* THE PROBLEM
Each line of the records needs to come back exactly as written.

* MATERIAL SHOWN
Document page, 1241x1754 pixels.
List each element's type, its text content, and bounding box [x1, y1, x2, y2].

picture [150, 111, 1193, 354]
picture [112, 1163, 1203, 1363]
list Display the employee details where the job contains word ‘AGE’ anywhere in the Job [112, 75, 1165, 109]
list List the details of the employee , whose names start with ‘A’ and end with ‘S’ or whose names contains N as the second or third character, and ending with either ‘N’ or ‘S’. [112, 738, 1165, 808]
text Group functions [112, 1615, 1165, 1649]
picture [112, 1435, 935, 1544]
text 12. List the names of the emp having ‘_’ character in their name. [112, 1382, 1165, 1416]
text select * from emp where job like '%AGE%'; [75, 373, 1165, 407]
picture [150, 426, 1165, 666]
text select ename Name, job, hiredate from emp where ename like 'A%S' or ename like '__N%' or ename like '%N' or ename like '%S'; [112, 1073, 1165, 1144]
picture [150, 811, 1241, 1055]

* EXPECTED ANSWER
Document page, 1241x1754 pixels.
List each element's type, its text content, and bounding box [x1, y1, x2, y2].

picture [150, 111, 1193, 354]
picture [112, 1163, 1203, 1363]
list Display the employee details where the job contains word ‘AGE’ anywhere in the Job [112, 75, 1165, 109]
list List the details of the employee , whose names start with ‘A’ and end with ‘S’ or whose names contains N as the second or third character, and ending with either ‘N’ or ‘S’. [112, 738, 1165, 808]
text Group functions [112, 1615, 1165, 1649]
picture [112, 1435, 935, 1544]
text 12. List the names of the emp having ‘_’ character in their name. [112, 1382, 1165, 1416]
text select * from emp where job like '%AGE%'; [75, 373, 1165, 407]
picture [150, 426, 1165, 666]
text select ename Name, job, hiredate from emp where ename like 'A%S' or ename like '__N%' or ename like '%N' or ename like '%S'; [112, 1073, 1165, 1144]
picture [150, 811, 1241, 1055]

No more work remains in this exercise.